Joseph Kreutzer’s discography is slowly increasing in girth. Born illegitimate in Aachen in 1790 he wrote a fair amount of chamber music, mainly for solo guitar and for flute and combinations thereof. He was certainly a guitar (and probably violin) teacher but also aspired to bigger forms, writing at least one symphony, now lost. He apparently also displayed curmudgeonly qualities in his dealings with others and led opposition to Mendelssohn in Düsseldorf in the mid-1830s.

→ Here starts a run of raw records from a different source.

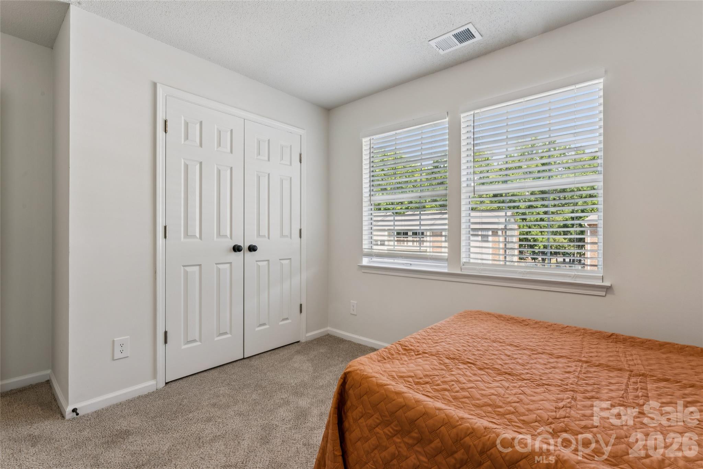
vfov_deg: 72.0
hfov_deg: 95.0
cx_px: 352
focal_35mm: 16
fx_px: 322
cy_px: 234
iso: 100
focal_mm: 16.5
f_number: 13
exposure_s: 1/10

His Op. 9 Trios for violin, flute and guitar turn out to be well-crafted and fluent examples of haus or plein air music. The guitar trio was a favoured one at the time – it was mobile and portable and often used in outdoors summer concerts. The trios were published in 1823 and are overwhelmingly classical in orientation, mixing sonata and serenade form; all are written in three movements. As Johann Daitzsch’s notes so rightly state, imitation and repetition, unisons and soloistic passages are the order of the day in these homely and unpretentious pieces – ones however that do make demands of the performers. The guitar often accompanies in thirds. There are a number of truly felicitous moments in the four trios – the flute and violin unison in the Adagio of the first trio for example over rippling guitar accompaniment; the lighthearted finale of the same work with its alternate fast runs. Or the grazioso guitar and answering phrases of the second, a more fluid and lyric work than the first trio. Its Andante is a series of variations on the French song Ah vous dirai je Maman and is accomplished. The Third trio has fresh fluency and lyricism – Kreutzer was no mean tunesmith – and he balances the instruments in the Adagio of the Fourth with an insider’s ear for dynamics and the carrying power of each instrument. Things are well scaled – notably by the Gragnani Trio, named after another famed writer for the guitar trio medium. The recording is sympathetic and the playing never tries too hard – which means the music, enjoyable and slight, emerges in proper perspective and with naturalness.